[STUDY MATERIAL]
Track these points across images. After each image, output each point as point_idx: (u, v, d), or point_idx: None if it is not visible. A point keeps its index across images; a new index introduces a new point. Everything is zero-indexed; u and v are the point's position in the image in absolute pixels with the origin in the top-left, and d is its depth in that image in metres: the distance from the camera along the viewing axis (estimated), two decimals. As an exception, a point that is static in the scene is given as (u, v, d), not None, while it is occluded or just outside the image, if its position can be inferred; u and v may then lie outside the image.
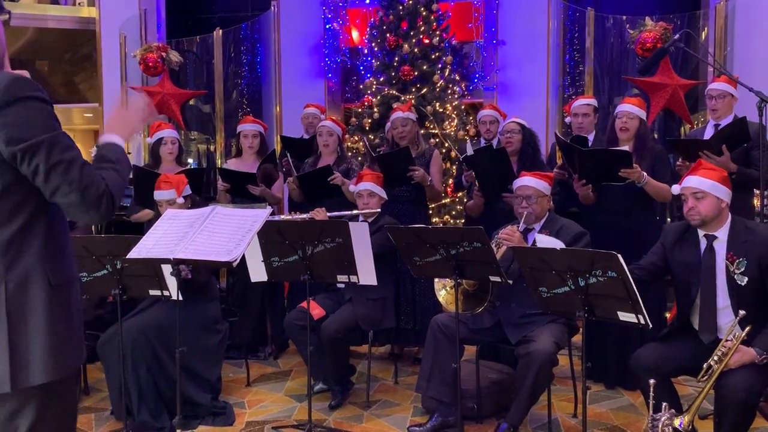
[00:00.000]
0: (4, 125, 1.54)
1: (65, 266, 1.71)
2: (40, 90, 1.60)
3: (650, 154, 3.80)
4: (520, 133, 4.24)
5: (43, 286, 1.62)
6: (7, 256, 1.60)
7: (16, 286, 1.60)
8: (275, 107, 7.06)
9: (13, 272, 1.60)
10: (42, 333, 1.61)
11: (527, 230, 3.40)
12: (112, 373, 3.42)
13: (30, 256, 1.62)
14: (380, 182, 4.01)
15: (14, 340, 1.58)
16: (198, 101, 7.33)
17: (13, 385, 1.58)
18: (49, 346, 1.61)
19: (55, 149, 1.58)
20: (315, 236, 3.16)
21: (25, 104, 1.56)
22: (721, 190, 2.82)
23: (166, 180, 3.72)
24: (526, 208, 3.40)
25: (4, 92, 1.53)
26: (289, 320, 3.79)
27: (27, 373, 1.59)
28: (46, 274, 1.63)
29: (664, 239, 3.03)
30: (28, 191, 1.62)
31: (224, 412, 3.58)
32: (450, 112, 6.04)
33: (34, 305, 1.61)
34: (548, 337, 3.09)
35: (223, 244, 2.56)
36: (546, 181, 3.46)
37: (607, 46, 6.31)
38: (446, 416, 3.31)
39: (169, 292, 3.24)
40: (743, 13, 5.78)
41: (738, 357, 2.63)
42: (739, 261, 2.78)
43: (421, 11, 6.12)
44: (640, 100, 4.02)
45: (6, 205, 1.60)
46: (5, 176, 1.58)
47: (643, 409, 3.41)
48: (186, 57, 7.03)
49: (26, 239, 1.63)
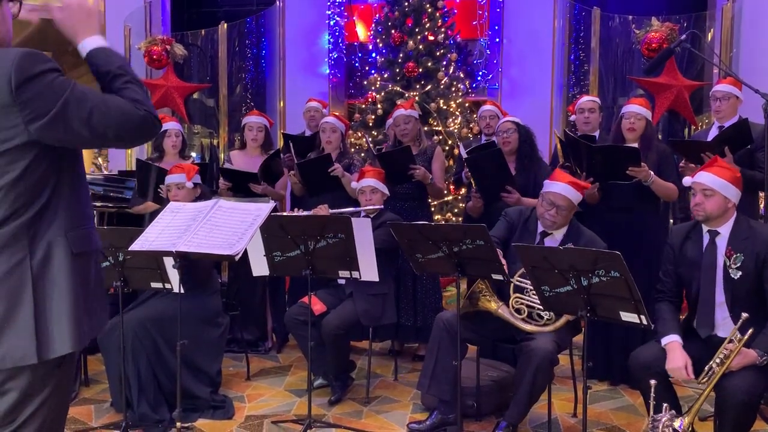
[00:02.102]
0: (26, 103, 1.53)
1: (87, 236, 1.71)
2: (51, 60, 1.60)
3: (656, 153, 3.80)
4: (516, 131, 4.20)
5: (65, 256, 1.63)
6: (31, 230, 1.60)
7: (40, 258, 1.60)
8: (279, 102, 7.06)
9: (37, 245, 1.60)
10: (65, 303, 1.61)
11: (545, 234, 3.33)
12: (112, 364, 3.42)
13: (54, 227, 1.63)
14: (382, 178, 4.01)
15: (39, 312, 1.59)
16: (202, 95, 7.33)
17: (39, 356, 1.58)
18: (72, 317, 1.62)
19: (82, 100, 1.58)
20: (317, 231, 3.16)
21: (41, 79, 1.55)
22: (731, 190, 2.82)
23: (179, 165, 3.86)
24: (554, 217, 3.23)
25: (18, 70, 1.52)
26: (289, 315, 3.79)
27: (51, 345, 1.60)
28: (68, 243, 1.64)
29: (672, 241, 3.03)
30: (48, 167, 1.62)
31: (224, 406, 3.58)
32: (454, 110, 6.04)
33: (57, 276, 1.62)
34: (549, 335, 3.08)
35: (225, 237, 2.56)
36: (580, 191, 3.28)
37: (612, 46, 6.29)
38: (446, 414, 3.30)
39: (171, 284, 3.24)
40: (750, 14, 5.77)
41: (739, 359, 2.63)
42: (736, 256, 2.79)
43: (426, 8, 6.12)
44: (646, 101, 4.02)
45: (29, 184, 1.60)
46: (26, 156, 1.58)
47: (643, 410, 3.41)
48: (190, 50, 7.03)
49: (50, 212, 1.63)
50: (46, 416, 1.65)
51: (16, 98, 1.52)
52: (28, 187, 1.60)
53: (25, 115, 1.54)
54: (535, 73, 6.57)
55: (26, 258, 1.59)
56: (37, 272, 1.60)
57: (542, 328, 3.10)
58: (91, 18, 1.76)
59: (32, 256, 1.60)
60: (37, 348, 1.58)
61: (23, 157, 1.58)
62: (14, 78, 1.52)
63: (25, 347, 1.58)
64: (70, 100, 1.57)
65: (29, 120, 1.54)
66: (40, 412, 1.64)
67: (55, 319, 1.60)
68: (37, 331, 1.58)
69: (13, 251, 1.58)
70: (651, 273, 3.78)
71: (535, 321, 3.13)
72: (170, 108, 6.57)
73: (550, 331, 3.07)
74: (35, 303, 1.58)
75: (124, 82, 1.69)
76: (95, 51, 1.74)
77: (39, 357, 1.58)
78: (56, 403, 1.69)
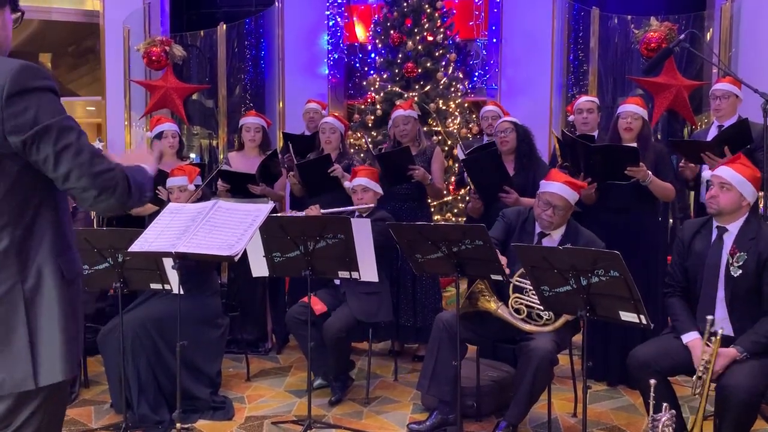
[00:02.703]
0: (12, 115, 1.51)
1: (74, 259, 1.70)
2: (49, 78, 1.58)
3: (653, 153, 3.80)
4: (513, 131, 4.20)
5: (57, 282, 1.61)
6: (21, 254, 1.58)
7: (33, 283, 1.58)
8: (278, 103, 7.06)
9: (28, 270, 1.58)
10: (58, 330, 1.60)
11: (542, 235, 3.34)
12: (112, 365, 3.42)
13: (42, 251, 1.61)
14: (375, 177, 4.01)
15: (34, 337, 1.57)
16: (201, 96, 7.33)
17: (36, 382, 1.57)
18: (65, 343, 1.60)
19: (64, 134, 1.55)
20: (317, 232, 3.16)
21: (35, 95, 1.53)
22: (748, 188, 2.83)
23: (180, 168, 3.88)
24: (551, 217, 3.23)
25: (13, 82, 1.51)
26: (290, 315, 3.79)
27: (47, 371, 1.58)
28: (60, 268, 1.62)
29: (682, 235, 3.05)
30: (32, 186, 1.60)
31: (224, 407, 3.58)
32: (453, 110, 6.04)
33: (50, 302, 1.60)
34: (548, 335, 3.08)
35: (224, 238, 2.56)
36: (577, 190, 3.28)
37: (611, 46, 6.29)
38: (446, 414, 3.30)
39: (170, 285, 3.24)
40: (749, 14, 5.77)
41: (721, 362, 2.68)
42: (740, 255, 2.81)
43: (425, 8, 6.12)
44: (642, 100, 4.02)
45: (14, 203, 1.57)
46: (10, 173, 1.56)
47: (643, 410, 3.41)
48: (189, 51, 7.02)
49: (37, 235, 1.61)
50: (41, 421, 1.64)
51: (4, 108, 1.50)
52: (15, 205, 1.57)
53: (8, 126, 1.51)
54: (534, 73, 6.57)
55: (18, 284, 1.57)
56: (29, 298, 1.58)
57: (542, 328, 3.10)
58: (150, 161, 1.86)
59: (24, 281, 1.58)
60: (33, 374, 1.57)
61: (9, 171, 1.55)
62: (7, 88, 1.50)
63: (23, 372, 1.56)
64: (53, 126, 1.54)
65: (9, 132, 1.52)
66: (35, 416, 1.63)
67: (48, 346, 1.59)
68: (33, 356, 1.57)
69: (4, 276, 1.56)
70: (649, 273, 3.79)
71: (534, 321, 3.13)
72: (169, 109, 6.57)
73: (549, 331, 3.07)
74: (29, 328, 1.57)
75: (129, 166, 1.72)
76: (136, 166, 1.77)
77: (36, 383, 1.57)
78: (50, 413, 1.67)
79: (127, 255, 3.05)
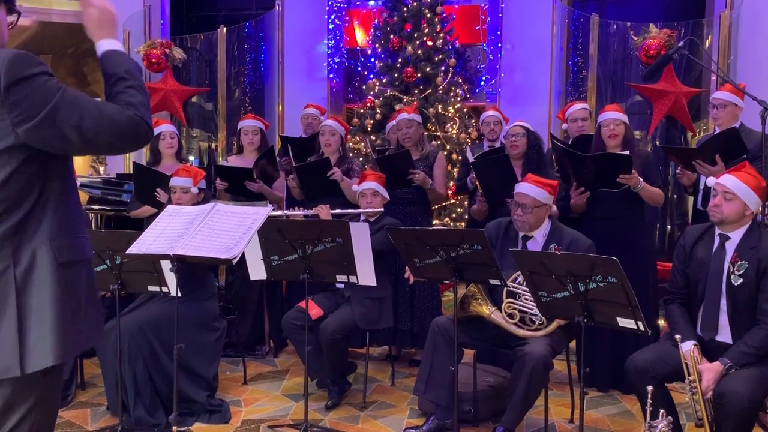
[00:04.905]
0: (15, 104, 1.52)
1: (75, 245, 1.68)
2: (42, 64, 1.58)
3: (639, 158, 3.79)
4: (525, 136, 4.21)
5: (49, 266, 1.60)
6: (15, 238, 1.58)
7: (25, 266, 1.58)
8: (278, 106, 7.06)
9: (22, 254, 1.58)
10: (48, 315, 1.58)
11: (526, 238, 3.36)
12: (108, 368, 3.42)
13: (39, 236, 1.60)
14: (383, 182, 4.02)
15: (23, 324, 1.56)
16: (200, 99, 7.32)
17: (22, 369, 1.55)
18: (56, 329, 1.58)
19: (72, 104, 1.56)
20: (315, 235, 3.16)
21: (31, 82, 1.54)
22: (752, 198, 2.82)
23: (185, 168, 3.85)
24: (520, 217, 3.29)
25: (8, 72, 1.51)
26: (287, 320, 3.79)
27: (34, 357, 1.57)
28: (53, 253, 1.61)
29: (684, 241, 3.04)
30: (34, 174, 1.60)
31: (220, 410, 3.57)
32: (452, 115, 6.04)
33: (41, 286, 1.58)
34: (543, 340, 3.08)
35: (223, 241, 2.56)
36: (547, 189, 3.31)
37: (610, 52, 6.29)
38: (443, 419, 3.30)
39: (168, 288, 3.23)
40: (748, 21, 5.78)
41: (708, 377, 2.67)
42: (741, 263, 2.80)
43: (425, 13, 6.13)
44: (619, 106, 4.02)
45: (14, 189, 1.58)
46: (13, 161, 1.56)
47: (640, 416, 3.41)
48: (189, 54, 7.02)
49: (35, 220, 1.61)
50: (33, 424, 1.63)
51: (5, 99, 1.51)
52: (13, 193, 1.58)
53: (14, 116, 1.52)
54: (533, 79, 6.57)
55: (10, 267, 1.57)
56: (21, 282, 1.57)
57: (534, 332, 3.10)
58: (114, 23, 1.79)
59: (16, 265, 1.57)
60: (20, 360, 1.55)
61: (9, 162, 1.56)
62: (4, 79, 1.51)
63: (8, 359, 1.55)
64: (60, 104, 1.55)
65: (17, 122, 1.53)
66: (26, 420, 1.62)
67: (38, 330, 1.57)
68: (21, 343, 1.55)
69: None
70: (639, 280, 3.77)
71: (527, 326, 3.13)
72: (169, 112, 6.57)
73: (542, 335, 3.07)
74: (18, 314, 1.56)
75: (126, 86, 1.69)
76: (110, 52, 1.74)
77: (22, 370, 1.55)
78: (43, 411, 1.66)
79: (125, 257, 3.04)
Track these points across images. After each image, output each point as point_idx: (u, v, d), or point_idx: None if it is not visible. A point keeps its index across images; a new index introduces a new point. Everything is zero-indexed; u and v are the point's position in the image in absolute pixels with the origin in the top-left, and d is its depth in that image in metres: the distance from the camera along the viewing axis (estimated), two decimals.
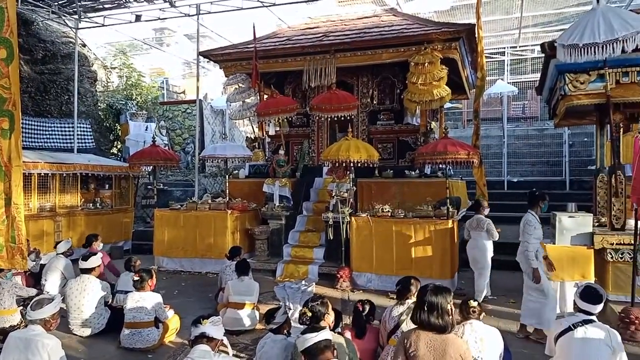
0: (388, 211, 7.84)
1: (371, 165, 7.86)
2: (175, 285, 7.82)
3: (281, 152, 9.86)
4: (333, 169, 8.01)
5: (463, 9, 13.23)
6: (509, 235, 9.88)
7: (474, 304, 3.76)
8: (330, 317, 3.70)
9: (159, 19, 13.30)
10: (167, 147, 14.34)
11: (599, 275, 6.29)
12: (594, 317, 3.69)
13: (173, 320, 5.38)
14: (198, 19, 11.36)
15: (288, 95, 10.63)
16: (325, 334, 3.01)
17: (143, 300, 5.07)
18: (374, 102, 10.34)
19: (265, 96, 10.43)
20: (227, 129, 16.55)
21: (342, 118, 8.71)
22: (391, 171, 9.29)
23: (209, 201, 9.29)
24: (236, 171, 10.83)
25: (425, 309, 2.94)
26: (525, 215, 5.59)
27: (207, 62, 13.99)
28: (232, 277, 5.89)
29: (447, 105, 17.10)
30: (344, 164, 7.65)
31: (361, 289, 7.52)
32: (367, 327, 4.22)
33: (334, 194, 8.00)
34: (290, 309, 4.73)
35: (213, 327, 3.37)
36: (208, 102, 16.59)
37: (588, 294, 3.66)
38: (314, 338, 2.95)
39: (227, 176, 9.62)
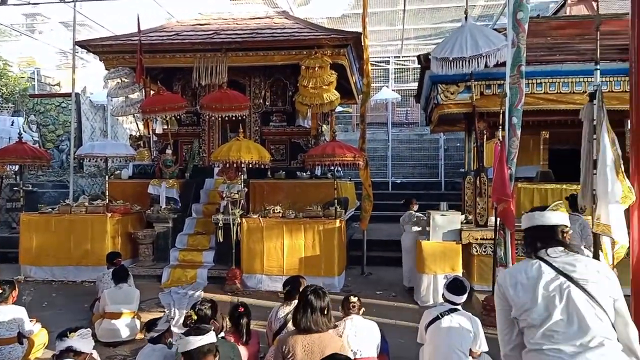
0: (279, 212, 7.91)
1: (263, 167, 7.87)
2: (44, 297, 7.10)
3: (169, 151, 9.44)
4: (224, 169, 7.87)
5: (353, 17, 13.80)
6: (394, 233, 10.56)
7: (353, 299, 3.94)
8: (217, 322, 3.63)
9: (29, 3, 11.97)
10: (37, 144, 12.95)
11: (466, 267, 6.97)
12: (459, 307, 4.08)
13: (40, 335, 4.87)
14: (75, 5, 10.44)
15: (177, 93, 10.21)
16: (210, 337, 2.86)
17: (3, 314, 4.53)
18: (267, 103, 10.36)
19: (152, 92, 9.91)
20: (108, 125, 15.43)
21: (234, 118, 8.59)
22: (283, 172, 9.38)
23: (86, 204, 8.57)
24: (118, 171, 10.14)
25: (304, 310, 3.00)
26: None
27: (87, 53, 12.90)
28: (110, 285, 5.51)
29: (338, 109, 17.71)
30: (235, 165, 7.55)
31: (251, 291, 7.49)
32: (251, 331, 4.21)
33: (224, 195, 7.85)
34: (173, 317, 4.55)
35: (81, 340, 3.12)
36: (87, 96, 15.31)
37: (453, 287, 4.03)
38: (198, 341, 2.78)
39: (107, 177, 8.96)
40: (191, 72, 9.29)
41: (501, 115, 6.08)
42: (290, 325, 4.00)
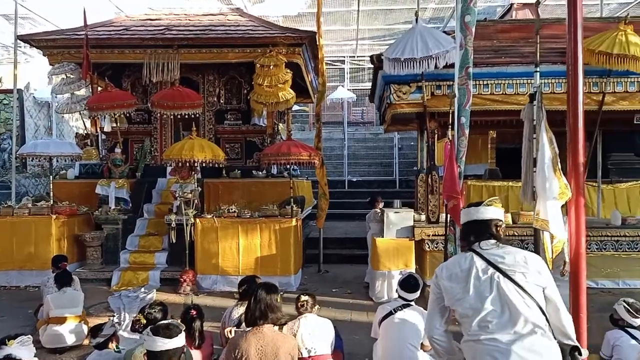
0: (234, 211, 7.82)
1: (218, 166, 7.76)
2: None
3: (118, 150, 9.12)
4: (177, 169, 7.68)
5: (309, 16, 13.81)
6: (350, 231, 10.69)
7: (304, 298, 3.97)
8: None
9: None
10: None
11: (419, 263, 7.15)
12: (411, 302, 4.18)
13: None
14: None
15: (126, 90, 9.88)
16: (179, 341, 2.65)
17: None
18: (221, 101, 10.21)
19: (99, 89, 9.55)
20: (53, 123, 14.72)
21: (187, 116, 8.42)
22: (239, 171, 9.29)
23: (29, 205, 8.16)
24: (64, 171, 9.71)
25: (254, 306, 2.97)
26: None
27: (30, 47, 12.26)
28: (54, 289, 5.27)
29: (295, 107, 17.70)
30: (188, 164, 7.40)
31: (206, 292, 7.37)
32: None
33: (177, 195, 7.68)
34: (120, 321, 4.41)
35: (21, 348, 2.97)
36: (30, 93, 14.53)
37: (405, 284, 4.15)
38: (166, 344, 2.56)
39: (52, 177, 8.55)
40: (141, 68, 9.03)
41: (451, 115, 6.28)
42: (244, 326, 3.97)
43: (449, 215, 6.16)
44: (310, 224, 10.88)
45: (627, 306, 3.94)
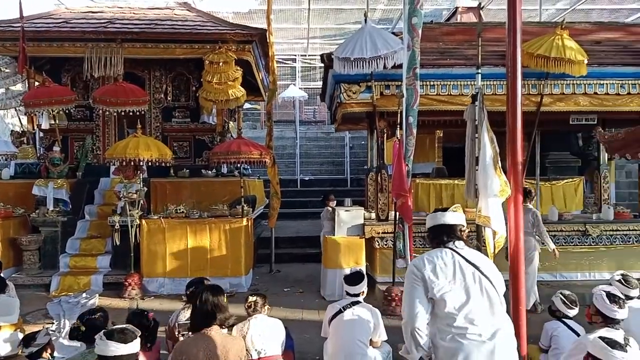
0: (182, 212, 7.63)
1: (165, 164, 7.53)
2: None
3: (56, 148, 8.62)
4: (121, 168, 7.39)
5: (260, 13, 13.66)
6: (302, 230, 10.69)
7: (252, 299, 3.92)
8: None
9: None
10: None
11: (369, 260, 7.24)
12: (360, 299, 4.22)
13: None
14: None
15: (66, 85, 9.40)
16: (133, 347, 2.52)
17: None
18: (168, 98, 9.92)
19: (37, 84, 9.03)
20: None
21: (131, 113, 8.11)
22: (187, 170, 9.07)
23: None
24: None
25: (200, 308, 2.89)
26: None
27: None
28: None
29: (247, 105, 17.48)
30: (132, 163, 7.13)
31: (152, 296, 7.14)
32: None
33: (121, 195, 7.39)
34: (60, 328, 4.18)
35: None
36: None
37: (348, 278, 4.21)
38: (119, 349, 2.44)
39: None
40: (82, 63, 8.62)
41: (399, 115, 6.40)
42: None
43: (397, 213, 6.28)
44: (262, 224, 10.79)
45: (563, 298, 4.15)
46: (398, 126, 6.46)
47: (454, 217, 2.65)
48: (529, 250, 6.00)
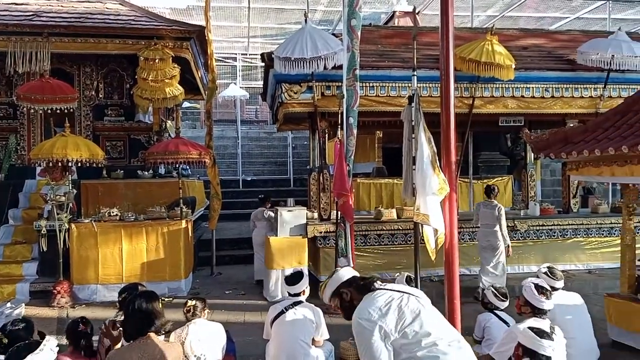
0: (116, 215, 7.28)
1: (97, 165, 7.16)
2: None
3: None
4: (48, 169, 6.95)
5: (199, 9, 13.30)
6: (244, 231, 10.53)
7: (191, 303, 3.81)
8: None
9: None
10: None
11: (312, 260, 7.28)
12: (301, 299, 4.22)
13: None
14: None
15: None
16: (47, 356, 2.49)
17: None
18: (100, 95, 9.43)
19: None
20: None
21: (59, 111, 7.63)
22: (122, 171, 8.68)
23: None
24: None
25: (132, 316, 2.77)
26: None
27: None
28: None
29: (186, 104, 17.00)
30: (60, 164, 6.73)
31: (84, 303, 6.77)
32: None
33: (48, 198, 6.95)
34: None
35: None
36: None
37: (288, 278, 4.22)
38: (31, 356, 2.41)
39: None
40: (5, 57, 8.00)
41: (340, 116, 6.47)
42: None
43: (339, 212, 6.35)
44: (202, 226, 10.54)
45: (494, 291, 4.37)
46: (339, 126, 6.53)
47: (347, 272, 2.65)
48: (496, 242, 6.55)
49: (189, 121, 18.21)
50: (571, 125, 7.17)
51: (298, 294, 4.14)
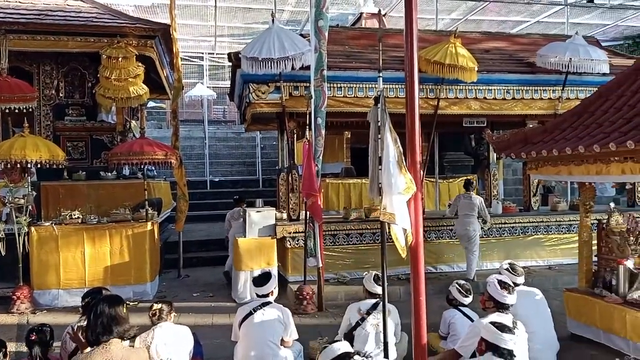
0: (78, 217, 7.07)
1: (58, 166, 6.93)
2: None
3: None
4: (5, 170, 6.71)
5: (164, 7, 13.04)
6: (213, 233, 10.42)
7: (157, 306, 3.75)
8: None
9: None
10: None
11: (281, 260, 7.26)
12: (270, 299, 4.22)
13: None
14: None
15: None
16: None
17: None
18: (61, 94, 9.14)
19: None
20: None
21: (17, 110, 7.35)
22: (84, 173, 8.46)
23: None
24: None
25: (94, 321, 2.70)
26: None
27: None
28: None
29: (151, 104, 16.67)
30: (19, 165, 6.49)
31: (45, 309, 6.55)
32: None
33: (6, 200, 6.69)
34: None
35: None
36: None
37: (255, 279, 4.22)
38: None
39: None
40: None
41: (308, 116, 6.49)
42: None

[WORK ITEM]
From the records above, transcribe exactly the run of lines that opens with the line holding "1: (65, 266, 1.71)" and closes with the line holding "15: (14, 340, 1.58)", both included.

[SOLUTION]
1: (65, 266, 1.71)
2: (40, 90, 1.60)
3: (650, 154, 3.80)
4: (520, 133, 4.24)
5: (43, 286, 1.62)
6: (7, 256, 1.60)
7: (16, 286, 1.60)
8: (275, 107, 7.06)
9: (13, 272, 1.60)
10: (42, 333, 1.61)
11: (527, 230, 3.40)
12: (112, 373, 3.42)
13: (30, 256, 1.62)
14: (380, 182, 4.01)
15: (14, 340, 1.58)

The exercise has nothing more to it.